Statically Typed Substructures
Suppose I want to write a function that takes a list together with one of its elements, and produces a new list of the same type. Here is a naive attempt at a type signature:
f :: [a] -> a -> [a]
Do you see the problem? There is no guarantee that the second argument is actually an element of the list, so
f [1,2,3] 4
should not be a valid invocation of the function. One way to fix this might be
to make f a no-op when the element a does not belong to the input list, but
this allows for future bugs: the function may silently fail when the caller
expects it to succeed!
A better idea is to introduce a data structure that statically encodes the invariant that the element belongs to the list:
data EltInList a = EltInList { _inList :: [a], _point :: a }
deriving (Show,Eq)
eltOf :: EltInList a -> a
listElts :: [a] -> [EltInList a]
listElts l = zipWith EltInList (repeat l) l
If this type is made opaque in the API then we can now write our function with signature
f :: EltInList a -> [a]
which statically enforces the invariant of a substructure (in this case an element) belonging to a larger structure.
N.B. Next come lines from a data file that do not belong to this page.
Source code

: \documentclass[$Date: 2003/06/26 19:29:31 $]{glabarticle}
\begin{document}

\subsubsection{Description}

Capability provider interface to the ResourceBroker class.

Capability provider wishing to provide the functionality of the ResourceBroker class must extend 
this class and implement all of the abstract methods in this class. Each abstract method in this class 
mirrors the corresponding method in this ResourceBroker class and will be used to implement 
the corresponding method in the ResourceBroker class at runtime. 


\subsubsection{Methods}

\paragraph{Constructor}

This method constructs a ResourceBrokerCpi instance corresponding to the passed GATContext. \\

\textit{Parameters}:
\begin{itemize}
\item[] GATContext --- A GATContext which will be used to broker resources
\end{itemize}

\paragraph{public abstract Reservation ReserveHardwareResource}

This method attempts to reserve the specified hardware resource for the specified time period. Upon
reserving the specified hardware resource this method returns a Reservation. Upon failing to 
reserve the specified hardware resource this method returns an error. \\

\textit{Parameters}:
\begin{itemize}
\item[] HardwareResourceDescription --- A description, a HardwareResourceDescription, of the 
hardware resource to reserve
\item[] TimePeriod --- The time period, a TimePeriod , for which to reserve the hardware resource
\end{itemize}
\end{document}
What is the pattern for other container types? Well, suppose the problem is to implement functions like
f :: g a -> a -> g a
while ensuring that the second argument belongs to the container of type g a.
data EltIn g a = EltIn { _in :: g a, _point :: a }
deriving (Show,Eq)
To implement listElts, it is certainly enough to have a Foldable g:
instance (Foldable g) => listElts :: g a -> [EltIn g a]
listElts as = zipWith EltIn (repeat as) (toList as)
listElts [1,2,3]
> [EltIn {_in = [1,2,3], _point = 1}, EltIn {_in = [1,2,3], _point =
> 2}, EltIn {_in = [1,2,3], _point = 3}]
Now we are free to pass EltIn g a inhabitants to our functions to statically
enforce the element membership property (assuming listElts is the only way to
construct the inhabitants, of course). It’s great that we can go so quickly from
a specific case for lists to the general case for arbitrary Foldables.